Madoff and His Ponzi Scheme
I guess it isn’t surprising that the greedy and gullible still fall for this scheme, but this one is rather amazing in its sheer size.
Investors around the world are counting the spiralling cost of the biggest fraud in history, a $50bn scam that has ensnared billionaire businessmen and tiny charities alike and whose tentacles have stretched further and deeper than anyone imagined.
The fallout from the arrest of the Wall Street grandee Bernard Madoff was continuing to grow last night, as institution after institution detailed the extent of their possible losses, and the victims in the UK were headlined by HSBC and the Royal Bank of Scotland, which is majority-owned by the British Government.
But the biggest confessions were coming from Wall Street, from the City of London and from the headquarters of European banks and from banks around the world. They have poured billions of dollars into Mr Madoff’s too-good-to-be-true investment fund, which appeared to post double-digit annual returns come rain or shine.
Mr Madoff confessed last week that his business was “all one great big lie”. The investment returns were fake, and he had been paying old clients with money from new ones. In its conception, the scam is a classic. In its size, it is breathtaking, eclipsing anything seen before. He personally estimated the losses at $50bn, according to the FBI, and as investors owned up to their exposure yesterday that did not seem impossible. For 48 years, until Thursday morning, Mr Madoff was one of Wall Street’s best-respected investment managers, able to harvest money from a vast network of contacts and to trade on his name as a former chairman of the Nasdaq stock exchange.

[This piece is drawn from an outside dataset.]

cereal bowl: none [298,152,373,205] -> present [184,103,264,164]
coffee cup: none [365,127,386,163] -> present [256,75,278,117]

Funny how even supposedly the very rich and smart can get caught by too-good-to-be-true opportunities.
Nicola Horlick, the British fund manager known as Superwoman for juggling her high-flying City career with bringing up five children, turned her fire on US regulators. Her Bramdean Alternatives investment fund had put 9 per cent — about £10m — with Mr Madoff.

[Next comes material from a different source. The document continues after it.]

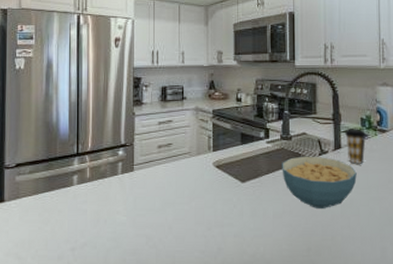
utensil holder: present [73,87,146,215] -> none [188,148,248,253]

Yes it is so much more comforting to blame regulators than it is to blame oneself for one’s own stupidity. Funny how “Superwoman” now has to be told, “Remember, if it sounds too good to be true…it probably is.” Oh and can we stop calling her Superwoman now?
Update: Lovely a judge is going to partially protect investors from their own stupidity.
Meanwhile, a federal judge on Monday threw a lifesaver to investors who may have been duped, saying they need the protection of a special government reserve fund set up to help investors at failed brokerage firms.
U.S. District Judge Louis L. Stanton ordered that clients of Madoff’s private investment business seek relief under a federal statute created to rescue cheated investors. Stanton also ordered that business be liquidated under the jurisdiction of a bankruptcy court and named attorney Irvin H. Picard as trustee to oversee that process.
Stanton signed the order after the Securities Investor Protection Corporation asked that steps be taken to protect investors in the scheme, which has ensnared several major banks and prominent figures as victims and could result in as much as $50 billion in losses.
Congress created the SIPC in 1970 to protect investors when a brokerage firm fails and cash and securities are missing from accounts. Funds can be used to satisfy the remaining claims of each customer up to a maximum of $500,000. The figure includes a maximum of up to $100,000 on claims for cash.
Oh and tax payers who didn’t get to ride the gravy train will get to pay for it…even better. Keep in mind that many of these people who will get at least some restitution are extremely wealthy and they are in the position they are in now due to their own greed and foolishness. Protecting people in this case strikes me as precisely the wrong thing to do.
Update II: Commenter cfpete points out some good news, that the SIPC is funded via member brokers fees so that the tax payers will not have to take a hit. Still, I don’t think such funds should be used in cases like this as it could have the perverse effect of reducing people’s responsibility to make sure that the firms that they give their money to are reliable and not running a scam.